= Description of the task =
Only the pictures are to be dropped; return all other data below exactly.

= Stored data =
---*---

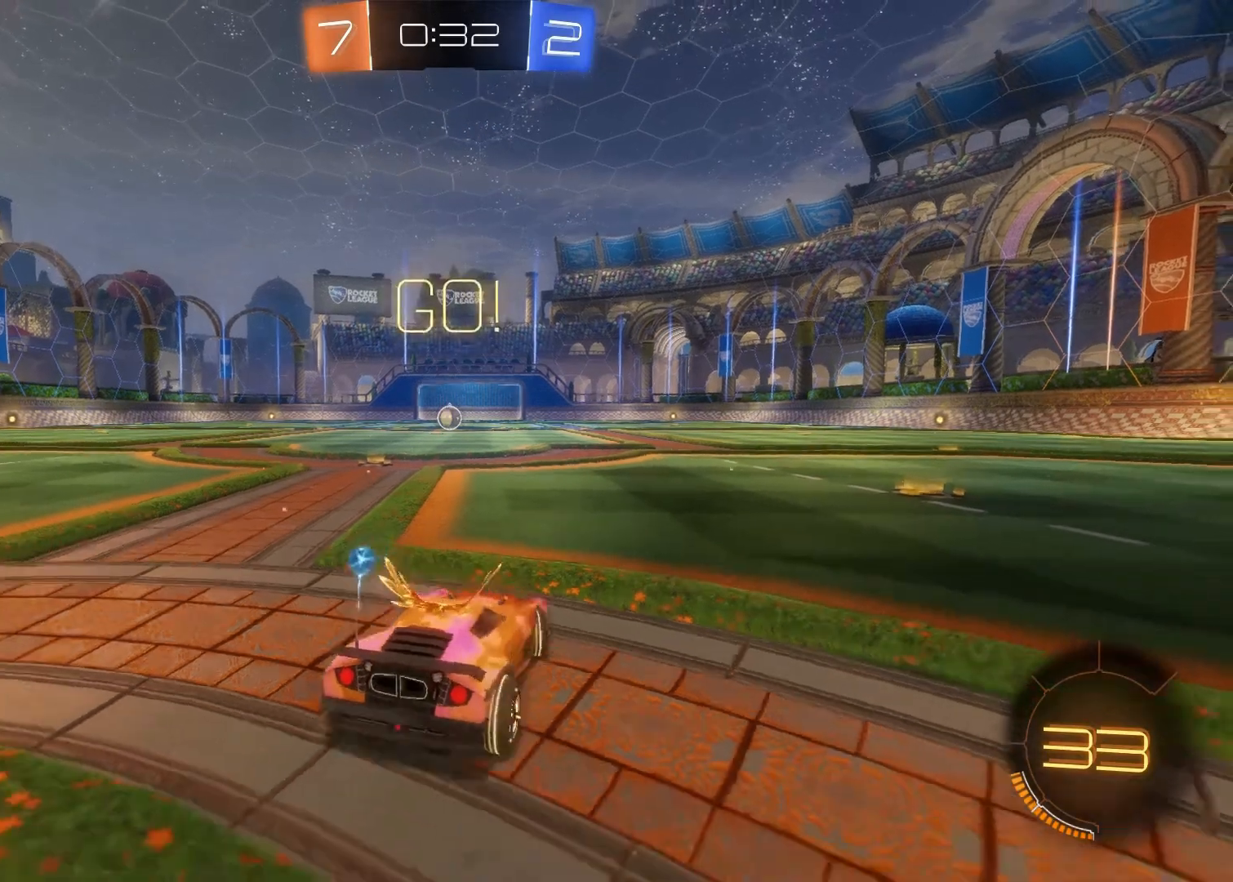
{"buttons": ["L2"], "left_stick": "down-right", "right_stick": "center", "events": [[383, "left_stick", "down-right"]]}
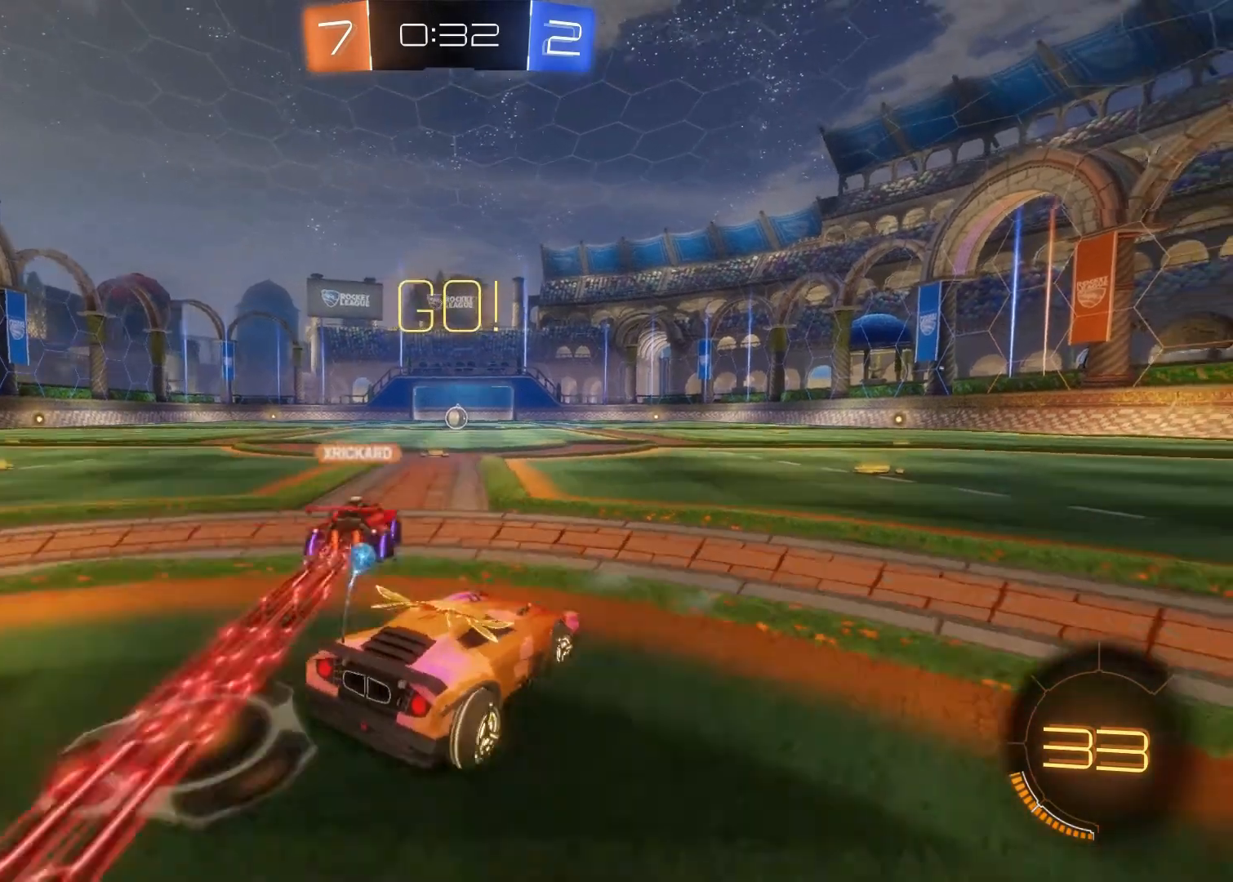
{"buttons": ["R2"], "left_stick": "up-left", "right_stick": "center", "events": [[233, "L2", "up"], [233, "R2", "down"], [300, "left_stick", "center"], [500, "left_stick", "up-left"]]}
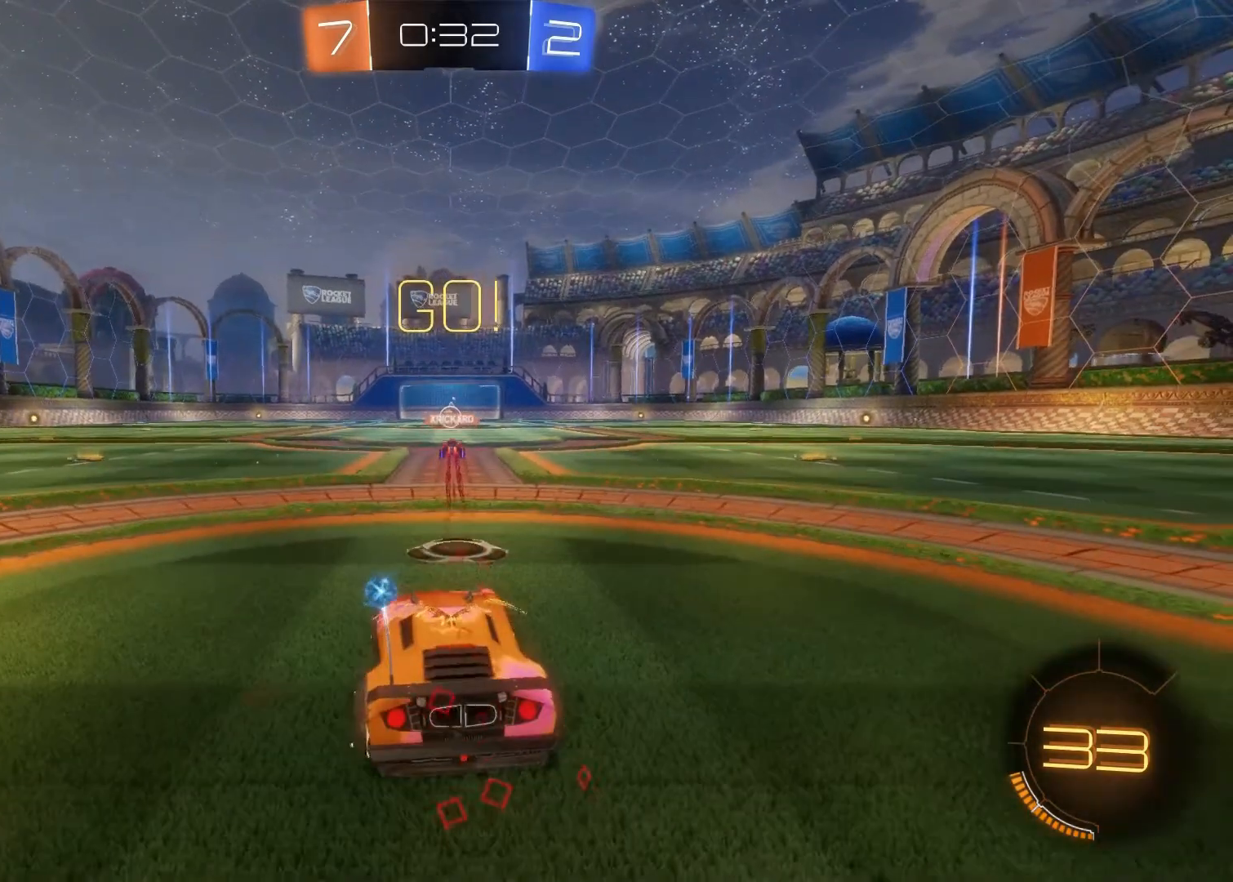
{"buttons": ["L2", "R2"], "left_stick": "center", "right_stick": "center", "events": [[117, "left_stick", "center"], [467, "L2", "down"]]}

---*---

= Expected answer =
{"buttons": ["L2"], "left_stick": "down-right", "right_stick": "center", "events": [[383, "left_stick", "down-right"]]}
{"buttons": ["R2"], "left_stick": "up-left", "right_stick": "center", "events": [[233, "L2", "up"], [233, "R2", "down"], [300, "left_stick", "center"], [500, "left_stick", "up-left"]]}
{"buttons": ["L2", "R2"], "left_stick": "center", "right_stick": "center", "events": [[117, "left_stick", "center"], [467, "L2", "down"]]}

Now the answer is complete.